Kimi ziyaretçiler bu deneyimi “gerçek özgürlük” olarak tanımlıyor çünkü dış dünyadan gelen tüm baskı, sorumluluk ve beklentiler bir süreliğine ortadan kalkıyor.
NEDEN BU KADAR İLGI GÖRÜYOR?
Güney Kore, dünyanın en yoğun tempolu ülkelerinden biri.
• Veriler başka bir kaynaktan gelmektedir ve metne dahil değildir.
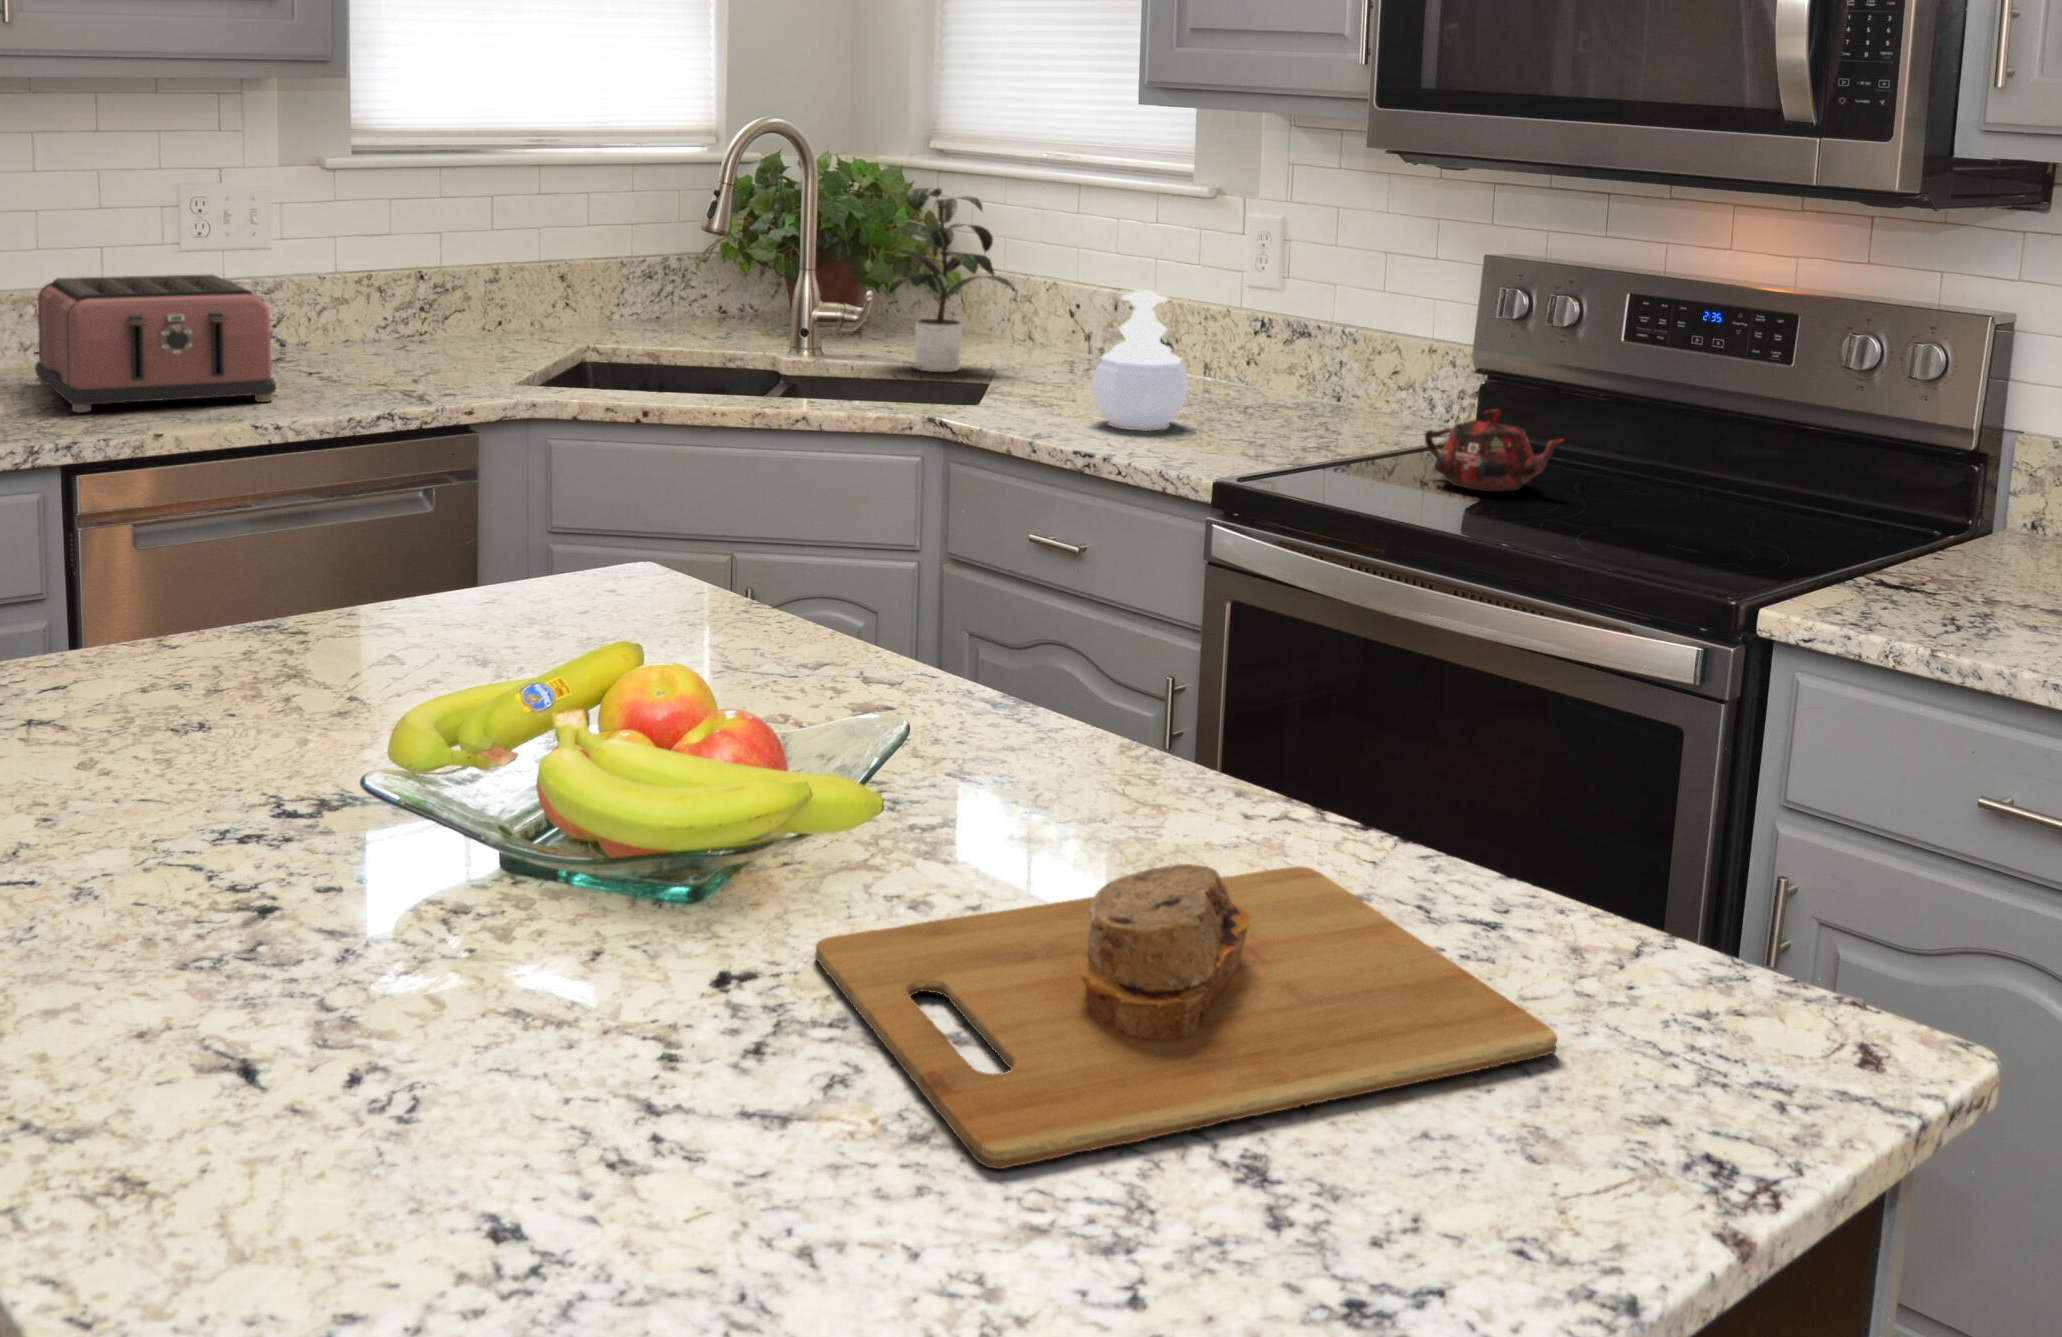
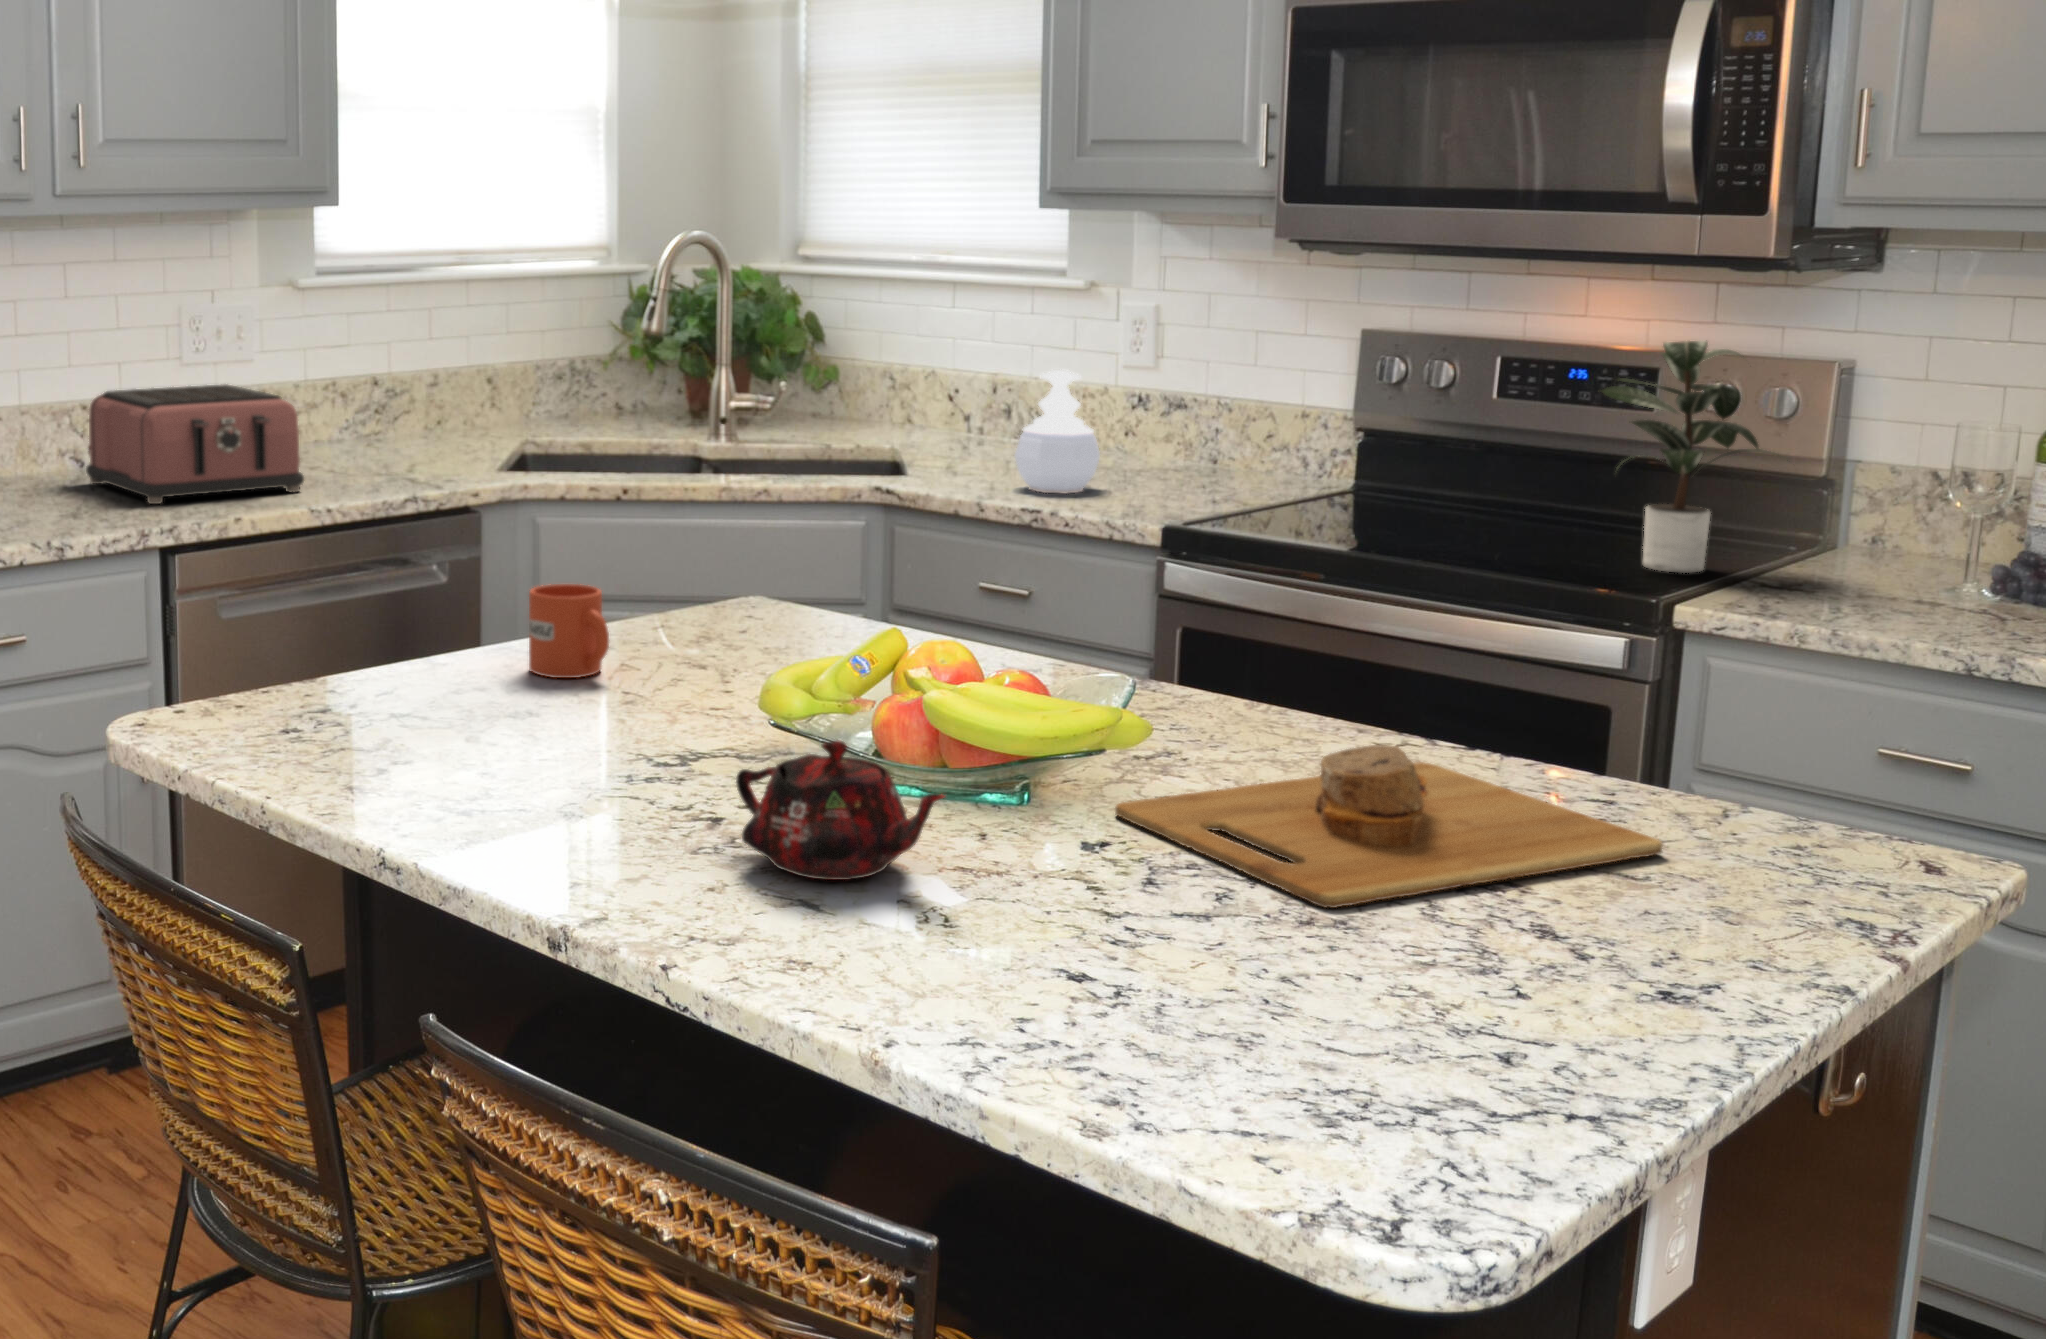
potted plant: present [889,187,1012,372] -> present [1602,341,1788,573]
teapot: present [1425,409,1562,491] -> present [736,741,944,880]
mug: none [248,559,349,685] -> present [529,584,609,678]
Uzun çalışma saatleri, sınav stresi, sosyal baskılar ve teknolojik bağımlılık, bireyleri ciddi anlamda zorluyor. İşte bu “hapishane” deneyimi, modern toplumun birey üzerinde yarattığı bu yoğun baskıya karşı bir duraklama noktası işlevi görüyor.
PSİKOLOJİK BİR DETOKS ALANI
Psikologlara göre, bu tür deneyimler insanların kendileriyle baş başa kalabilmesini sağladığı için stres yönetimi, zihinsel yenilenme ve farkındalık konusunda oldukça faydalı olabilir.
Ziyaretçilerin birçoğu, birkaç saatlik sessizliğin ve yalnız kalmanın bile büyük rahatlama sağladığını dile getiriyor.